Source extract
************

A new spin-out from the University of Edinburgh has secured initial seed funding from a leading investment syndicate to develop the first prototype ‘Li-Fi’ technology application using LED light as an alternative to wireless radio data communication.
A new spin-out from the University of Edinburgh has secured initial seed funding from a leading investment syndicate as it embarks on pioneering research and development, which throws light on an alternative to wireless radio data communication.
pureVLC Ltd, based at the University’s Technology Transfer Centre at Kings Buildings, has raised £180,000 through the Par Equity Syndicate and private investment. The initial funding has been earmarked to launch the first prototype ‘Li-Fi’ technology application, which will see LED light carry optical wireless communication streams, as an alternative to ‘conventional’ Wi-Fi using pureVLC’s technology, called SIM-OFDM and optical spatial modulation.
This allows LED light to modulate at a rate so fast as to be imperceptible to the human eye, but which can be picked up by receivers such as suitably configured smart-phone cameras at speeds of hundreds of megabits per second, enabling the light source to transmit data.
Although the idea of transmitting data via the visible light spectrum is not new, the development of super high-speed transmission using off-the-shelf LED light bulbs initially came from research carried out by Harald Haas, Professor of Mobile Communications in the University's Institute of Digital Communications (IDCOM).
His research created the technology that can transfer vast quantities of information across a spectrum 10,000 times wider than the radio frequency spectrum.
Dr Gordon Povey, CEO of pureVLC, has overseen the recent company spin-out, working in partnership with Edinburgh Research and Innovation (ERI), the university’s research and commercialisation office. He believes the company is on the cusp of a quantum leap forward in transforming data communication which may eventually lead to a migration away from our dependence on radio communication.
He commented; “Our research has shown that using LED light as the carrier, we can achieve data rate speeds well in excess of current Wi-Fi configurations. One of the key issues is with data capacity – at the rate we currently adopt wireless data, we will ultimately run out of radio spectrum as we cope with the long term demand of wireless data transmissions and the trillions of bytes of data communicated every month.

************

Stored data entries
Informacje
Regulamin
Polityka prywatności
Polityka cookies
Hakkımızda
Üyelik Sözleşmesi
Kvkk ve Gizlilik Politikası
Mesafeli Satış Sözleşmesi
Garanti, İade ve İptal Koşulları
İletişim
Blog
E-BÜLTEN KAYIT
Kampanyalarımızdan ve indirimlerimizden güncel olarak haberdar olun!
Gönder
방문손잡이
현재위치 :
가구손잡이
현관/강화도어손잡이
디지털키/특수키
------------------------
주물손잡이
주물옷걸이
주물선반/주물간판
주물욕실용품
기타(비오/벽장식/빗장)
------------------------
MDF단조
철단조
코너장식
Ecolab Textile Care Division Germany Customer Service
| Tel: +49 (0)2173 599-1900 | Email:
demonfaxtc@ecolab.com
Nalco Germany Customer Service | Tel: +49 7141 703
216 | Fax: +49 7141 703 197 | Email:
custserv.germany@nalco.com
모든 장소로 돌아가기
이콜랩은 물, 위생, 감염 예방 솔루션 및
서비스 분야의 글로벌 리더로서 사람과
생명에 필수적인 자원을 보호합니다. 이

************

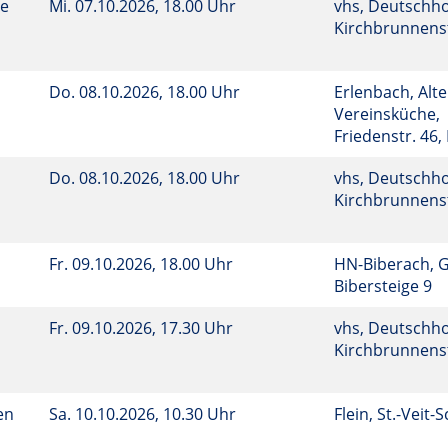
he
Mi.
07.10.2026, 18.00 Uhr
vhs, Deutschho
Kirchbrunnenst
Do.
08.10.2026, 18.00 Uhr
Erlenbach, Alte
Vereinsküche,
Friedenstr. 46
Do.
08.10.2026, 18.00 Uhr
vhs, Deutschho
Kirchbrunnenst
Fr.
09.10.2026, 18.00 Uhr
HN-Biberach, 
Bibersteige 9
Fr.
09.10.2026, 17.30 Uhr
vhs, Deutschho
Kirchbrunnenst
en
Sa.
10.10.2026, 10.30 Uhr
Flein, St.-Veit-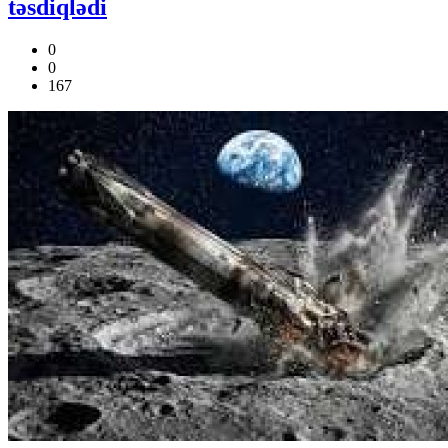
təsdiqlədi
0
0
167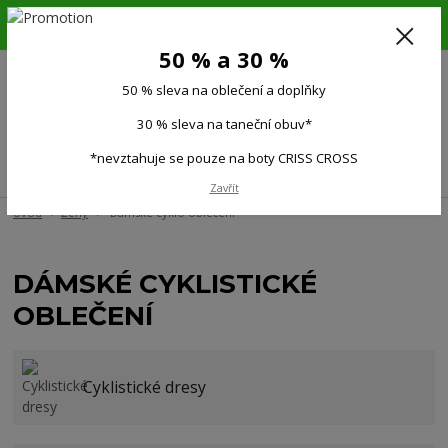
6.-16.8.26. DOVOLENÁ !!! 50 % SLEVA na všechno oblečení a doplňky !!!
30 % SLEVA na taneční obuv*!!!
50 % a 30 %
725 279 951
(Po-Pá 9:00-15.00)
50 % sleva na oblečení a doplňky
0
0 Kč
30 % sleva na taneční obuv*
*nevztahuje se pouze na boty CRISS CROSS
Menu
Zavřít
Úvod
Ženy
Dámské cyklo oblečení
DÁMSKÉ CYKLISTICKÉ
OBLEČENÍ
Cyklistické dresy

************

Complete the following
1. Using the Li-Fi spin-out text, list every organization, company or university unit it names.
2. Carry on the Li-Fi spin-out text from the point where it stops.

Exercise responses
1. University of Edinburgh; Par Equity Syndicate; pureVLC Ltd; the University's Technology Transfer Centre at Kings Buildings; Institute of Digital Communications (IDCOM); Edinburgh Research and Innovation (ERI)

2.
Turning a light source – a simple household LED bulb for example - into a localised data communications centre is a potential viable alternative. Where we have an LED light source configured with pureVLC’s own IP, we have a powerful method of carrying data, not just in a single data stream, but thousands of data streams in parallel at high speed. Moreover, it can be used in intrinsically safe environments - petrochemical plants, hospitals, aircraft, etc where the use of radio frequency Wi-Fi can have restrictions. Our research has shown that the long term potential for Li-Fi over Wi-Fi is one which cannot be ignored."
This significant potential was spotted by an 11-strong syndicate of investors at Edinburgh-based Par Equity LLP as Partner, Paul Munn explains: “This is an early stage technology and what intrigued us is the plethora of opportunities which really makes this technology exciting. pureVLC has identified a future need where an alternative to shrinking bandwidth quotas can be addressed. We had an enormous surge of interest from our local investor base in this technology and it has a sound ‘fit’ with our focus on highly innovative, disruptive businesses with huge global potential. pureVLC clearly sits in this space with a technology that addresses a fundamental issue and that has a number of possible commercialisation opportunities.”
Ian Murphy, Head of Licensing at Edinburgh Research and Innovation (ERI), commented; “There are limitless possibilities for the scale of uptake for this technology and again it underlines the world-class spin-out and collaborative research work for which the University of Edinburgh is renowned. An initial round of funding is in place and as the company furthers its research and development phase, I’m confident that the surge of interest in this young company will exceed all expectations.”